Nanochemistry crosses path with macrostructures: Chinese Researchers reveal the synthesis of a macroscopic aerogel from carbonitride nanomaterials which is an exceptional catalyst for the water-splitting reaction under visible-light irradiation. The study has been published in the journal Angewandte Chemie and introduces new opportunities to the material properties of melamine-derived carbonitrides.
Credit: © Wiley-VCH
Melamine can be polymerized with formaldehyde to provide an extremely durable and light resin, but it can also be condensed to develop nanostructures of carbonitride materials. These assemblies made up of nitrogen and carbon join the honeycomb-like electronically active network of graphene with some additional functionality of nitrogen.

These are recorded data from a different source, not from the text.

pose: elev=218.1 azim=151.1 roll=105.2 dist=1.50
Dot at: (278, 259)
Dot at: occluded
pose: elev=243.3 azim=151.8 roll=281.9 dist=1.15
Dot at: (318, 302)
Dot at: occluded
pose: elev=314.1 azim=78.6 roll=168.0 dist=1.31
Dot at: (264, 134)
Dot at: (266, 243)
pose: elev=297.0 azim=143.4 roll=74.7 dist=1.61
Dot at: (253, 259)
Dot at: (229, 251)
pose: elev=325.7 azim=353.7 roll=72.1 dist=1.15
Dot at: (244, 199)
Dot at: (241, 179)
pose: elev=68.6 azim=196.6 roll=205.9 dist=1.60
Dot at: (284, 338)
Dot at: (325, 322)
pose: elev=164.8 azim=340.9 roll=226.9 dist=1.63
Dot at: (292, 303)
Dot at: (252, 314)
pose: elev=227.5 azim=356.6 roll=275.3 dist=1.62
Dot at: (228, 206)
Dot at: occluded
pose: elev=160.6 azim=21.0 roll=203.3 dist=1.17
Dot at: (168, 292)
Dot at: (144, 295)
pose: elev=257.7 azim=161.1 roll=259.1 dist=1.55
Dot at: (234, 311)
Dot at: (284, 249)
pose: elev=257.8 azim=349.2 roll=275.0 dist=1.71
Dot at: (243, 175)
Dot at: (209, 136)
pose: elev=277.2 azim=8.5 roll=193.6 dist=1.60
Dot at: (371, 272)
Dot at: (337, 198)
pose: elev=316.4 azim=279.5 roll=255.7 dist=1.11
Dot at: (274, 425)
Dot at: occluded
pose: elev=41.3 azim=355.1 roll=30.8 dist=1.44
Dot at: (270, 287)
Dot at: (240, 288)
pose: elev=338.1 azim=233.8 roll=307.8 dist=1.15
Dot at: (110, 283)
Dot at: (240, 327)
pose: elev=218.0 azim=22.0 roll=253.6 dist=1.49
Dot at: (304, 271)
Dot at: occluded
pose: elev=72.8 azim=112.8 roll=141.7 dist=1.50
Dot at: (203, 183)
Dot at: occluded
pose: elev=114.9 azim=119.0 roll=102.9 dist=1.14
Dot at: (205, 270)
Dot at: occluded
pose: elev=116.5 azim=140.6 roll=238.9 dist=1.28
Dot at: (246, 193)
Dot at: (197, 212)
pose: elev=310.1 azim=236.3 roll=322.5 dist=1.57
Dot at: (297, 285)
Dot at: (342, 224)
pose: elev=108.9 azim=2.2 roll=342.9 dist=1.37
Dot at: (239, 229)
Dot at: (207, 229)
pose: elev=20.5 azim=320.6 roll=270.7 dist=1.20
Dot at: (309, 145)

Exploring for ways to assemble these nanostructures into a steady macroscopic architecture, Xinchen Wang and his team at Fuzhou University in China have at present prepared a catalytically highly active and stable lightweight material, which aids well in artificial photosynthesis and provides very exciting structural and electronic properties.
Aerogels are gels but without water—up to 99% of their structure is air. This porosity offers them an enormous surface perfect for sensory or catalytic application. As carbonitrides are materials with very remarkable graphene-like properties and nanostructure but nitrogen functionality, it has for long been sought for use in a controlled macroscopic assembly. "
Since CN is rich in nitrogen-containing groups, it is expected that CN may have interesting assembly behaviors like proteins or peptides in biological systems," the Authors said.
The improved surface area and higher number of catalytic sites would transform these aerogels into extremely functional macroscopic materials. Using only physical interparticle forces inherent to the nanoparticles, the Researchers prepared the aerogel by allowing a colloidal aqueous solution of carbonitride nanoparticles to settle first into a hydrogel, then converting it into a stable aerogel using a conventional freeze-drying technology.
"This method has several advantages, including scalability for mass production and low cost," the Authors said. Along with a platinum co-catalyst, the aerogel was a lot better a photocatalyst for hydrogen evolution than the bulk carbonitride, and hydrogen peroxide was produced from pure water under visible-light irradiation when the bulk carbonitride failed.
Therefore, by combining forces of physical and chemical features from the nano to the macroscale, they have developed a new lightweight material with superior catalytic prospects. This potential application of melamine building blocks directs the way forward to new materials, and is far apart from the proven mass production of the durable and light, but not so thermostable melamine plastic dishes.